* GOAL OF THE EXERCISE: Return the listing that follows exactly, with no pictures included.
-- Opening Marker --
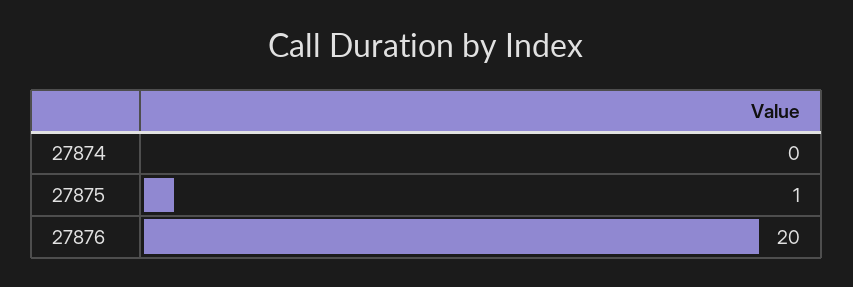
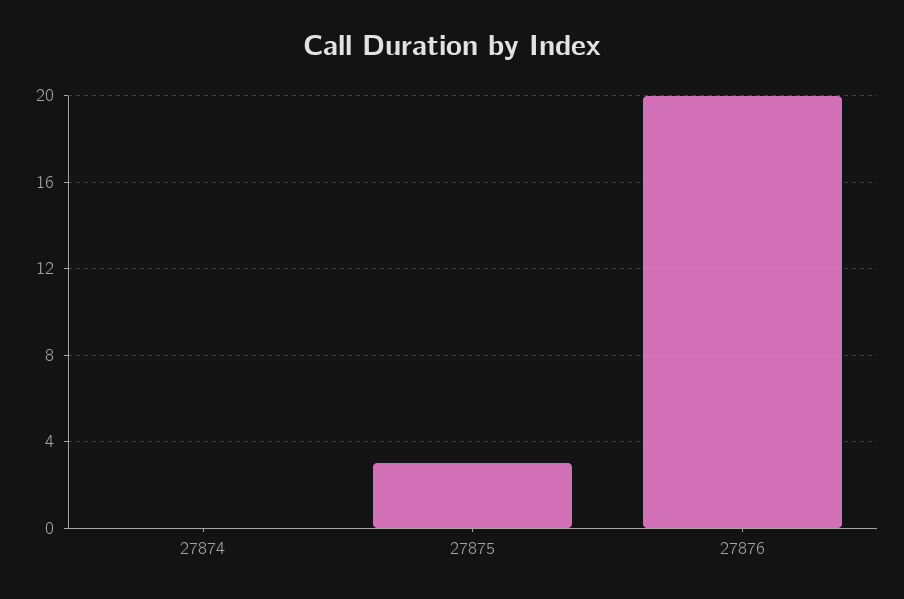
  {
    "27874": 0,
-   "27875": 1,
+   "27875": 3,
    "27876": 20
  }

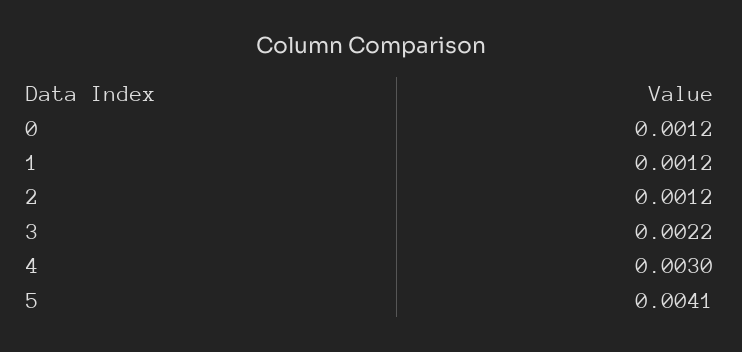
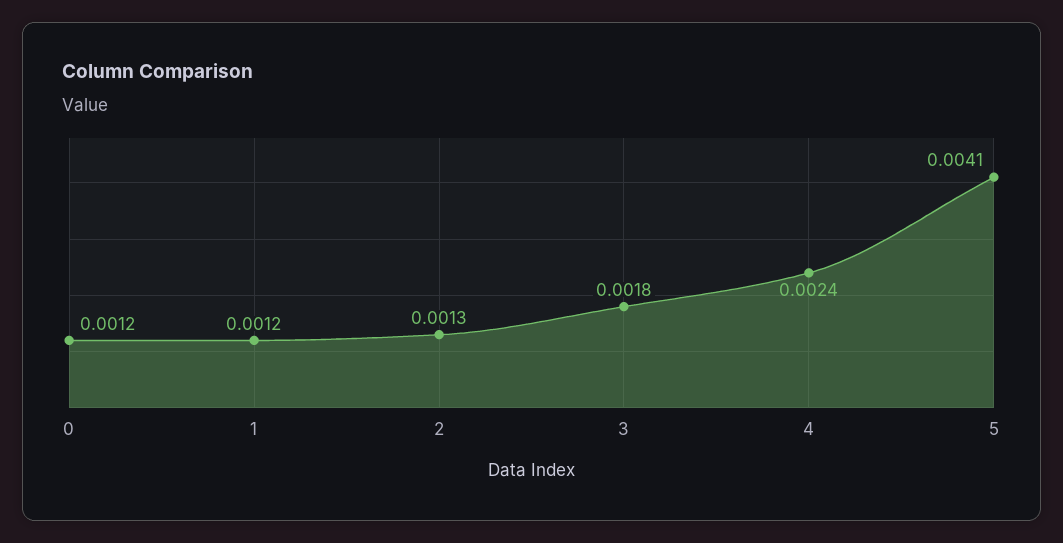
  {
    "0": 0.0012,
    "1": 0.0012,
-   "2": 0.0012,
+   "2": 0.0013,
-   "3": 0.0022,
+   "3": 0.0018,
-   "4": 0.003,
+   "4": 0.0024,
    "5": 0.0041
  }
-- Closing Marker --
* RESPONSE TO THE EXERCISE:
  {
    "27874": 0,
-   "27875": 1,
+   "27875": 3,
    "27876": 20
  }

  {
    "0": 0.0012,
    "1": 0.0012,
-   "2": 0.0012,
+   "2": 0.0013,
-   "3": 0.0022,
+   "3": 0.0018,
-   "4": 0.003,
+   "4": 0.0024,
    "5": 0.0041
  }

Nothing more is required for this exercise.